Scientists have been sifting through data gathered from observing the object’s quick pass in front of a star—an astronomical event known as an occultation—on June 3. More than 50 mission team members and collaborators set up telescopes across South Africa and Argentina, along a predicted track of the narrow shadow of MU69 that the occultation would create on Earth’s surface, aiming to catch a two-second glimpse of the object’s shadow as it raced across the Earth. Accomplishing the observations of that occultation was made possible with the help of NASA’s Hubble Space Telescope and Gaia, a space observatory of the European Space Agency (ESA).
Combined, the pre-positioned mobile telescopes captured more than 100,000 images of the occultation star that can be used to assess the environment around this Kuiper Belt object (KBO).
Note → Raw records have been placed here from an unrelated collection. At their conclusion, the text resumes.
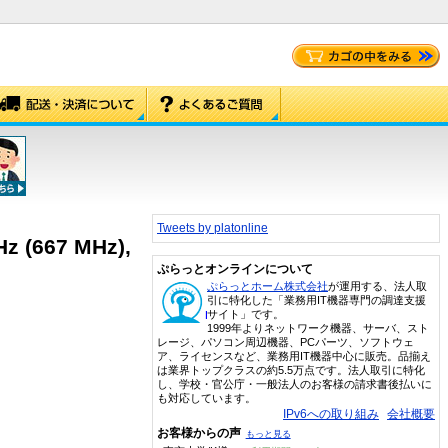
Tweets by platonline
Hz (667 MHz),
ぷらっとオンラインについて
ぷらっとホーム株式会社
が運用する、法人取
引に特化した「業務用IT機器専門の調達支援
サイト」です。
1999年よりネットワーク機器、サーバ、スト
レージ、パソコン周辺機器、PCパーツ、ソフトウェ
ア、ライセンスなど、業務用IT機器中心に販売。品揃え
は業界トップクラスの約5.5万点です。法人取引に特化
し、学校・官公庁・一般法人のお客様の請求書後払いに
も対応しています。
IPv6への取り組み
会社概要
お客様からの声
もっと見る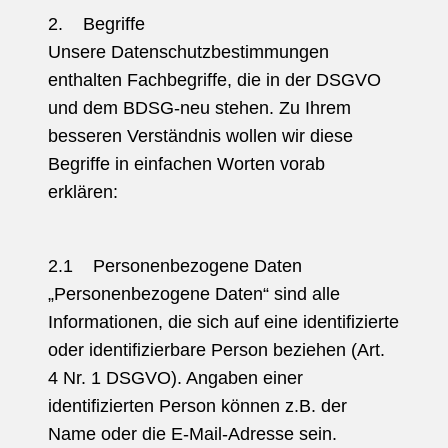
2. Begriffe
Unsere Datenschutzbestimmungen
enthalten Fachbegriffe, die in der DSGVO
und dem BDSG-neu stehen. Zu Ihrem
besseren Verständnis wollen wir diese
Begriffe in einfachen Worten vorab
erklären:
2.1 Personenbezogene Daten
„Personenbezogene Daten“ sind alle
Informationen, die sich auf eine identifizierte
oder identifizierbare Person beziehen (Art.
4 Nr. 1 DSGVO). Angaben einer
identifizierten Person können z.B. der
Name oder die E-Mail-Adresse sein.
While MU69 itself eluded direct detection, the June 3 data provided valuable and unexpected insights that have already helped New Horizons.
“These data show that MU69 might not be as dark or as large as some expected,” said occultation team leader Marc Buie, a New Horizons science team member from Southwest Research Institute (SwRI) in Boulder, Colorado.
Initial estimates of MU69’s diameter, based primarily on data taken by the Hubble Space Telescope since the KBO’s discovery in 2014, fall in the 12-25-mile range—though data from this summer’s ground-based occultation observations might imply it’s at or even below the smallest sizes expected before the June 3 occultation.
Besides MU69’s size, the readings offer details on other aspects of the Kuiper Belt object.
“These results are telling us something really interesting,” said New Horizons Principal Investigator Alan Stern, of SwRI. “The fact that we accomplished the occultation observations from every planned observing site but didn’t detect the object itself likely means that either MU69 is highly reflective and smaller than some expected, or it may be a binary or even a swarm of smaller bodies left from the time when the planets in our solar system formed.”
More data are on the way, with additional occultations of MU69 occurring on July 10 and July 17. On July 10, NASA’s airborne Stratospheric Observatory for Infrared Astronomy (SOFIA) will use its powerful 100-inch (2.5-meter) telescope to probe the space around MU69 for debris that might present a hazard to New Horizons as it flies by in 18 months.
On July 17, the Hubble Space Telescope also will check for debris around MU69, while team members set up another ground-based “fence line” of small mobile telescopes along the predicted ground track of the occultation shadow in southern Argentina to try to better constrain, or even determine, the size of MU69.
The New Horizons spacecraft was launched from Earth in 2006. After a nine-year journey, on July 14, 2015, it passed 7,800 miles above the surface of Pluto, making it the first spacecraft to explore the dwarf planet. It took until October 25, 2016, for the last of the recorded data from the Pluto flyby to be received After completing its Pluto flyby, New Horizons was maneuvered for its next destination—a flyby of MU69, expected to take place on January 1, 2019, when it will be approximately 4 billion miles away from planet Earth.